Why managers fail to take advantage of innovative opportunities
The Innovator’s Solution attempts to answer the question: why do managers frequently fail to take advantage of innovation opportunities. Christensen identifies several mindsets and drivers which cause managers to be blind to market openings for innovation. These key themes are woven through the book:
Disruptive growth cannot be achieved by repeating previously successful initiatives aimed at existing customers. Looking for data and selling to existing customers (sustaining innovation) is not the same as finding new opportunities for growth through “good enough” product offerings (disruptive innovation). Focusing on customer and product attributes is the wrong unit of analysis; jobs to be done are the best way to find the true needs of your customers. Likewise, picking managers who have been successful with sustaining innovation to lead new ventures is unlikely to lead to success.

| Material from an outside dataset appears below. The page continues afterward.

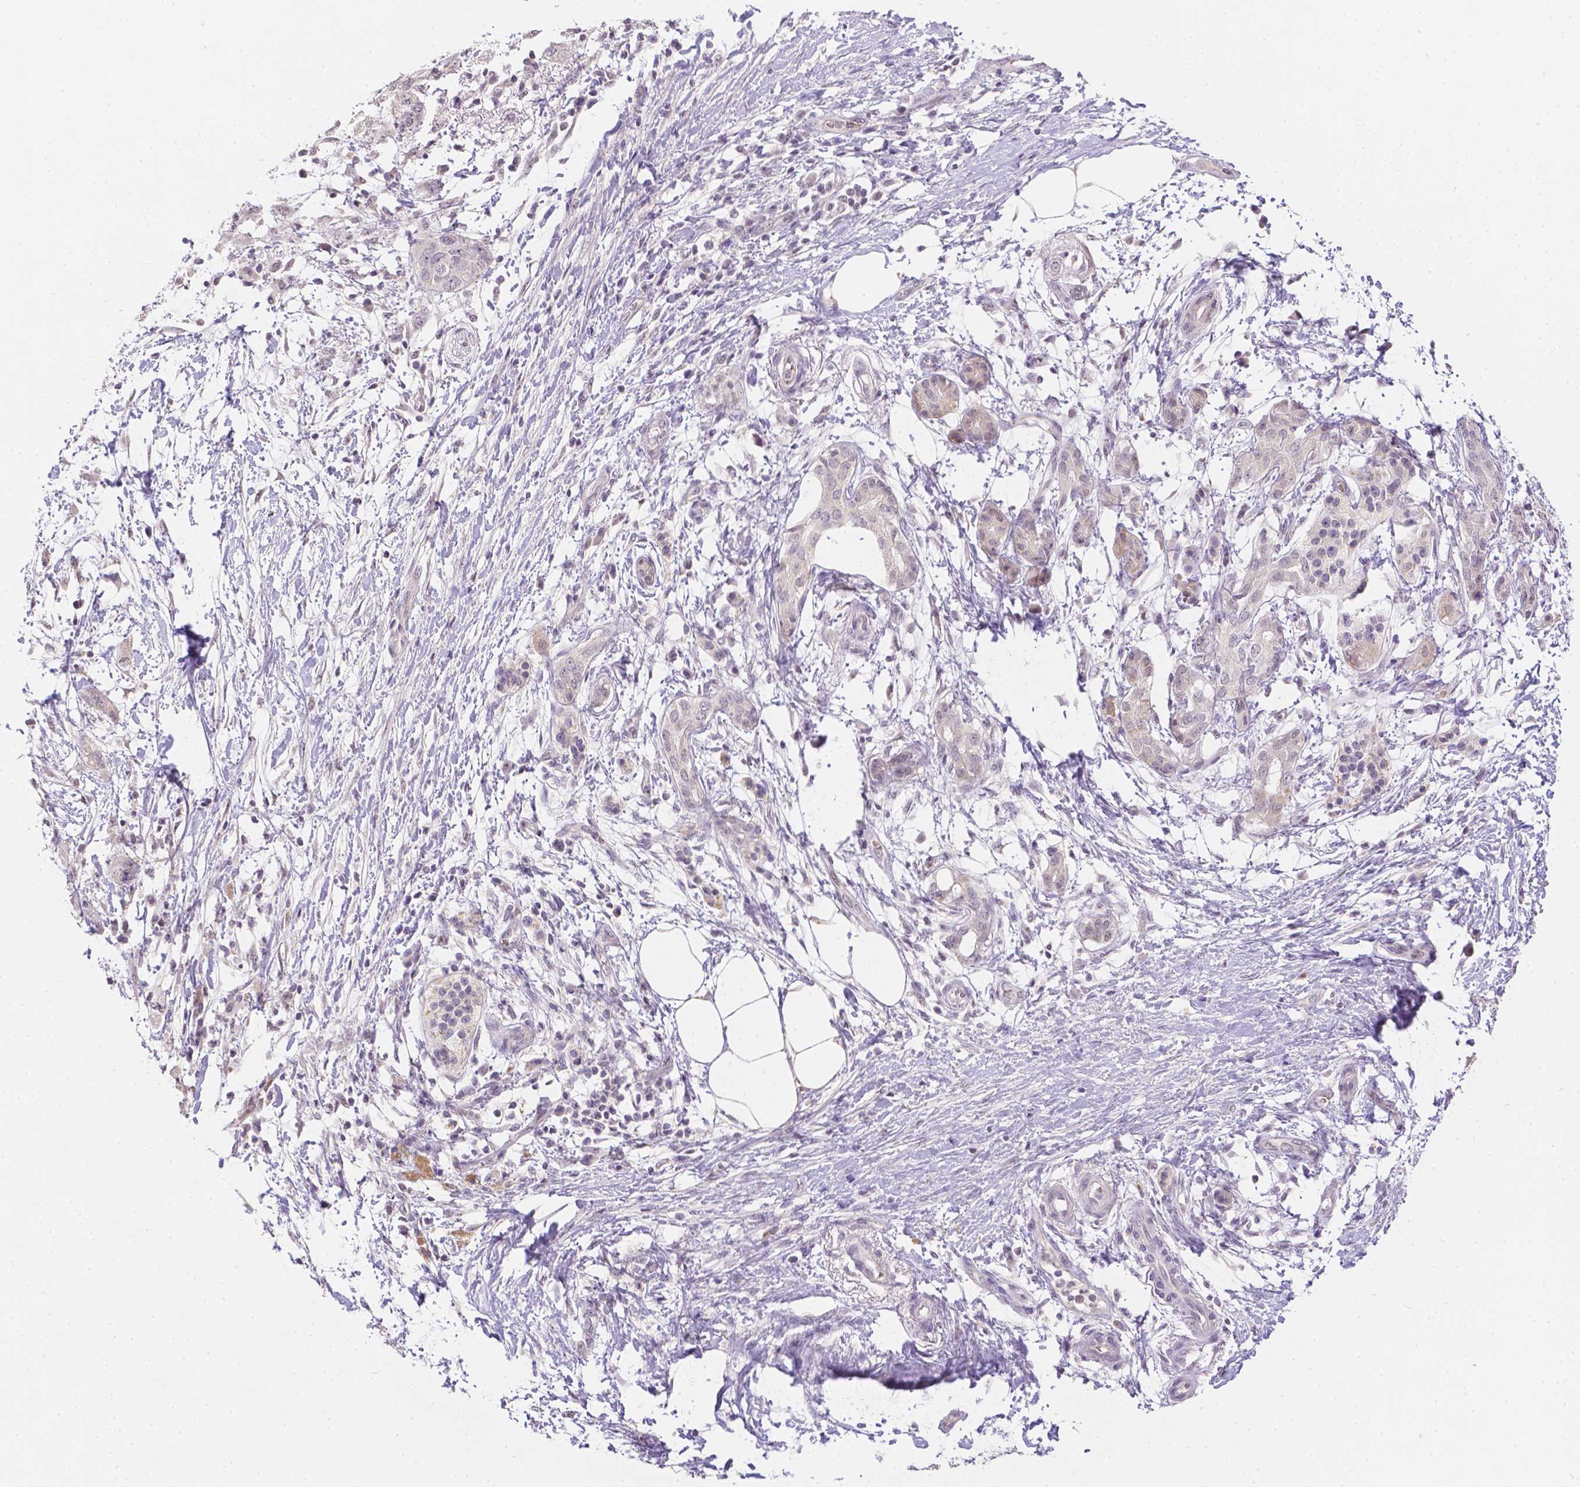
{"staining": {"intensity": "negative", "quantity": "none", "location": "none"}, "tissue": "pancreatic cancer", "cell_type": "Tumor cells", "image_type": "cancer", "snomed": [{"axis": "morphology", "description": "Adenocarcinoma, NOS"}, {"axis": "topography", "description": "Pancreas"}], "caption": "Pancreatic adenocarcinoma stained for a protein using IHC shows no positivity tumor cells.", "gene": "ZNF280B", "patient": {"sex": "female", "age": 72}}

Steve Blank offers his take on what happens when visionary CEOs (Bill Gates, Steve Jobs) exit a company and leave operationally- and execution-minded successors. Blank covers many of the same themes (the difference between sustaining innovation and disruptive innovation, the importance of finding the right leaders for disruptive innovation, and how incumbents miss new entrants) as Christensen.
The Innovator’s Solution brings together all of Christensen’s core concepts and theories. The innovation lifecycle determines when new low-end opportunities emerge. Managers seeking to take advantage of this situation must work against the forces that push them to retreat up-market in pursuit of similar but more profitable customers. To break free from the dangerous pattern of sustaining innovation and seeking ever larger growth opportunities, managers must identify “jobs to be done” to identify footholds in the market that appeal to customers who are currently underserved or not consuming at all. Funding and channel partners must be in alignment with the disruptive innovation strategy. Likewise, the leaders of these initiatives must be chosen from those who have been successful with introducing disruptive innovations, rather than sustaining ones.